===== SELECTED TEXT =====

This month, George Osborne became the editor of one of the world’s most famous and long-standing daily newspapers, The London Evening Standard. To have risen to such a height in journalism is a feat that normally deserves warm congratulations, but 45-year-old Osborne’s promotion deserves more applause than usual, for the dude’s never done a single day’s journalism in his life.

After finishing school in 1993, the 22-year-old Osborne applied for a journalism traineeship at The London Times, but was shown the door, and as far as anyone knows that interview represents the entirety of his experience on the floor of a newsroom. For the last 23 years, the born-into-privilege Osborne has had to content himself with gadding about as heir to the Anglo-Irish baronetcy of Ballintaylor and Ballylemon (created by Charles I in 1629), squatting on top of a personal fortune of around £4 million (thanks to a trust fund financed by Osborne & Little, the wallpaper company founded by his dad, at which Osborne has never toiled), and being the son-in-law of the Tory peer, Lord Howell.

=====

> BRIEF:
Pick up the piece on George Osborne's appointment as editor of The London Evening Standard after its final sentence and keep writing it.

===== STUDY MATERIAL =====

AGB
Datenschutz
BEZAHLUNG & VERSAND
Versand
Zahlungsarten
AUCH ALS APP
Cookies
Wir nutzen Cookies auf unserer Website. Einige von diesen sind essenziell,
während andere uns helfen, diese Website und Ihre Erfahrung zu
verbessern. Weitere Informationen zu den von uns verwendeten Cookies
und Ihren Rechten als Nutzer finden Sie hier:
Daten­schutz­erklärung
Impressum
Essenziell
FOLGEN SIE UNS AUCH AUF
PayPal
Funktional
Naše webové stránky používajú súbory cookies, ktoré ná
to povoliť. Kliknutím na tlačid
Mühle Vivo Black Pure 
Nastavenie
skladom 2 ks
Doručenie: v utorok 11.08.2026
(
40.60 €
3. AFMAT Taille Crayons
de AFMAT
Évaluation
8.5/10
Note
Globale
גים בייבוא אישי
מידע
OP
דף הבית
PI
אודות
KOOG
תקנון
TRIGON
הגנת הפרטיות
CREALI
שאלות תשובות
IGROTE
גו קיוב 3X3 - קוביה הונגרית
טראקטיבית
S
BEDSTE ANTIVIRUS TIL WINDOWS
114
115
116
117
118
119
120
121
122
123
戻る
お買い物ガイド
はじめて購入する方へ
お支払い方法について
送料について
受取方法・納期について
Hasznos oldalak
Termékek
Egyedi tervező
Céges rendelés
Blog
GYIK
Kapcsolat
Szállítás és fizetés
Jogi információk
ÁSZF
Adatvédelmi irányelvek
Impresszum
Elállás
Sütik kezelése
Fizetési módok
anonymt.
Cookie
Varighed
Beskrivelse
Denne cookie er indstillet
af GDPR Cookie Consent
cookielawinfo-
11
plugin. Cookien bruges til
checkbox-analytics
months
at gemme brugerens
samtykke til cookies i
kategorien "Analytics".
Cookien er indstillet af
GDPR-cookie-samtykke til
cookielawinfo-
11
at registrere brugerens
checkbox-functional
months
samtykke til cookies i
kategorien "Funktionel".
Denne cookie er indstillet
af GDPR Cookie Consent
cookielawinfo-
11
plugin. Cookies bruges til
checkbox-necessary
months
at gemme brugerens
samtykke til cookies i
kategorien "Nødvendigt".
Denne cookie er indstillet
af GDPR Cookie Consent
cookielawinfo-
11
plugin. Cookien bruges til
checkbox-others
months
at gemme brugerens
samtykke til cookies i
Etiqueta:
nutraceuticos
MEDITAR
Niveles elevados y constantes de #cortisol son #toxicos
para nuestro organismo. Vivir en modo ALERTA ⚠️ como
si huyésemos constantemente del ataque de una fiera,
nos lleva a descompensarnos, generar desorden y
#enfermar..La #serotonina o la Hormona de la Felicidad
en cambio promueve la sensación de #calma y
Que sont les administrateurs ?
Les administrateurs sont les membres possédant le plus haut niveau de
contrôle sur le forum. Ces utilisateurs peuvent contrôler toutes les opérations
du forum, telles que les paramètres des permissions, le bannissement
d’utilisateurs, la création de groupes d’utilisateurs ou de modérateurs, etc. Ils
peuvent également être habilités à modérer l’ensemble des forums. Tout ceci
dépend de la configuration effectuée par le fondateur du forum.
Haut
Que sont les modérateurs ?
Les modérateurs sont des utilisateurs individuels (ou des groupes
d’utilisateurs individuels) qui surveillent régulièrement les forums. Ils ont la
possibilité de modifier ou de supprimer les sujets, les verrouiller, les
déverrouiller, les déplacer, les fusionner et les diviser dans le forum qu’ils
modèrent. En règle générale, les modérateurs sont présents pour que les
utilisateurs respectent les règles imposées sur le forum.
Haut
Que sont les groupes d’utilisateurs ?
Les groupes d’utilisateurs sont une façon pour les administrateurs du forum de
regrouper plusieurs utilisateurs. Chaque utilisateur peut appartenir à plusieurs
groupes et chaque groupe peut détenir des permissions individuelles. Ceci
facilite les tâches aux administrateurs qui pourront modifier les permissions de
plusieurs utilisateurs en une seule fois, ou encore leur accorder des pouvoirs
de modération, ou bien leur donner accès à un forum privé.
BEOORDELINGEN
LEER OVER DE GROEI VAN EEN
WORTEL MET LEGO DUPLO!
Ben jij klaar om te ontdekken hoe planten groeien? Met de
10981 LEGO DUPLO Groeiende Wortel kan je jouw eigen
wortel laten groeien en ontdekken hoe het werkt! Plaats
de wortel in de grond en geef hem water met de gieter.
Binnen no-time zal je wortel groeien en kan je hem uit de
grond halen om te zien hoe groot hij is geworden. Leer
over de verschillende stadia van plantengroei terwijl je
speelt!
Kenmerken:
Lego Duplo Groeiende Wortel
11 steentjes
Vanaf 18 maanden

=====

> EXERCISE OUTPUT:
Despite being described by one newspaper columnist as “unreliable … untrustworthy … to coin a phrase, a dolt”, Osborne rode on a river of toffee into a seat in British Parliament in 2001, becoming the youngest Tory MP of his day (his peers called him “Boy George”). Somehow, Osborne surfed his own tidal wave of financial scandals all the way to becoming Chancellor of the Exchequer in 2010, a job he held until Theresa May bumped him to the backbench in 2016. Since then, Osborne has embarked on a lucrative career as a public speaker and adviser to various boards and think tanks – notably BlackRock, the world’s largest fund manager – making him last year’s highest paid British MP.

The conflicts of interests are clear – a sitting MP and corporate board hog editing a daily newspaper – but they don’t seem to worry Osborne. Nor does his complete lack of experience as an editor. As The New York Times reported this week:

Mr Osborne immediately made it clear that he would not be giving up his job as Member of Parliament for Tatton, a constituency nearly 200 miles northwest of London. His logic was impeccable: An evening paper is on the streets by lunchtime, so it would, he considered, be an easy matter to start the day at 5 am and edit the paper in the morning before turning to affairs of state in the afternoon.

What a dickhead.

One can’t really blame George for grasping his childhood journalism dream by the throat; the question is why his employers have hired him. But, being that The Evening Standard is now owned by Russian “hooligans” with former links to the KGB – one of which inexplicably dressed up as a matador while reporting about bullfighting in Spain, to the amusement of his hosts – the answer is anyone’s guess.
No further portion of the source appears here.